Exercise
Look for the word "Right" in the records, and copy each line where it appears.

Extracted data entries
########

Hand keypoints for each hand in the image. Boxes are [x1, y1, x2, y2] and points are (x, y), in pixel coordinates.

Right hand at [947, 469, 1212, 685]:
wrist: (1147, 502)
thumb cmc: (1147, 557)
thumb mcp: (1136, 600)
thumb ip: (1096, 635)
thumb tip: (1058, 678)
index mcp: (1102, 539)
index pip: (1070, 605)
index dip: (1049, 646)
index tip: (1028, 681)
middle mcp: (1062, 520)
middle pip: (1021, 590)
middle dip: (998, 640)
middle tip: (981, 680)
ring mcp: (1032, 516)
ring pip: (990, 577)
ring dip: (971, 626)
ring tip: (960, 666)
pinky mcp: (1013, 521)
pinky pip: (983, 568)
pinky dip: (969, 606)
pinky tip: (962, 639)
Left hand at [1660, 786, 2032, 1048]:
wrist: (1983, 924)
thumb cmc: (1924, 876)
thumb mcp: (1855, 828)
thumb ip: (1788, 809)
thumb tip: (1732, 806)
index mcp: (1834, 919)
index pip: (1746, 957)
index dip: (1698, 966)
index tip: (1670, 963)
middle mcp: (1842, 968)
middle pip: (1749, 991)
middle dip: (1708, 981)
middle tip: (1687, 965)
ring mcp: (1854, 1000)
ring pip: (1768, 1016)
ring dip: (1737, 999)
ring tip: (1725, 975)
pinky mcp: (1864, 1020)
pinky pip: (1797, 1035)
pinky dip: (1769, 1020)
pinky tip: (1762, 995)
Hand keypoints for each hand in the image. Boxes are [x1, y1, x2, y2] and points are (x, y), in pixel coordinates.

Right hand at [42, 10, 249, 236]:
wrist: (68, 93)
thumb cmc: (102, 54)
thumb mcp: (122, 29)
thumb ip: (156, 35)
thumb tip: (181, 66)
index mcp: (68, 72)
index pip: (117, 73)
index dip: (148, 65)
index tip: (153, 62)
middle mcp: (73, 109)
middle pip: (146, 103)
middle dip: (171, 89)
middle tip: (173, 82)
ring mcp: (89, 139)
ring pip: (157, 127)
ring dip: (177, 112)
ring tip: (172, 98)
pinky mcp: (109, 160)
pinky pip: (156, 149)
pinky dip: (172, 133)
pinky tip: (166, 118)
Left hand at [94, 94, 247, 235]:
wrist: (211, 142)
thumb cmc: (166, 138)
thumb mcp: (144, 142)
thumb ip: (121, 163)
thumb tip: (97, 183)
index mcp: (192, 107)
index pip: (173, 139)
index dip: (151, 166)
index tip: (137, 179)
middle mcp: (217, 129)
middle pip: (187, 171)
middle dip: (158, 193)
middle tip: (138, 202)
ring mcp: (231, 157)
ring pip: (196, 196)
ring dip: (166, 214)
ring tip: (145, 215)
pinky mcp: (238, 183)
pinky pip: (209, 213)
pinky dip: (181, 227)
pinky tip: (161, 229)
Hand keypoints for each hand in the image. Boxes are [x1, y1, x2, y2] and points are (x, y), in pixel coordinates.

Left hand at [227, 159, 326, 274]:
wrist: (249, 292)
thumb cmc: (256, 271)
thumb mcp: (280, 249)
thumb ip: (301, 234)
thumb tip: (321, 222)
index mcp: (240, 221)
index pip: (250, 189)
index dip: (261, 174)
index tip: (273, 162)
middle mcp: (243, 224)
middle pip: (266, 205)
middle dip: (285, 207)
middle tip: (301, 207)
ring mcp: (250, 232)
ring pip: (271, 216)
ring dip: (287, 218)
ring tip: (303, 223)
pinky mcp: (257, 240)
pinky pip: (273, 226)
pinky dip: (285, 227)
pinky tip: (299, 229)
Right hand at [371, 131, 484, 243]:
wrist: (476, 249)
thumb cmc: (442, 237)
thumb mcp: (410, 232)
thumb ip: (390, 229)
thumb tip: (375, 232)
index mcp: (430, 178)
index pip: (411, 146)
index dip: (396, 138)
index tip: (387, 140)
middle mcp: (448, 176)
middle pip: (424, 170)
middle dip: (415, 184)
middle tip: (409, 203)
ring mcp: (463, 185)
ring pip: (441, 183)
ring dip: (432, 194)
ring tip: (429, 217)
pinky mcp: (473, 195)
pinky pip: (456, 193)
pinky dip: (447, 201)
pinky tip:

########

Output of the task
Right hand at [947, 469, 1212, 685]:
Right hand at [42, 10, 249, 236]:
Right hand at [371, 131, 484, 243]:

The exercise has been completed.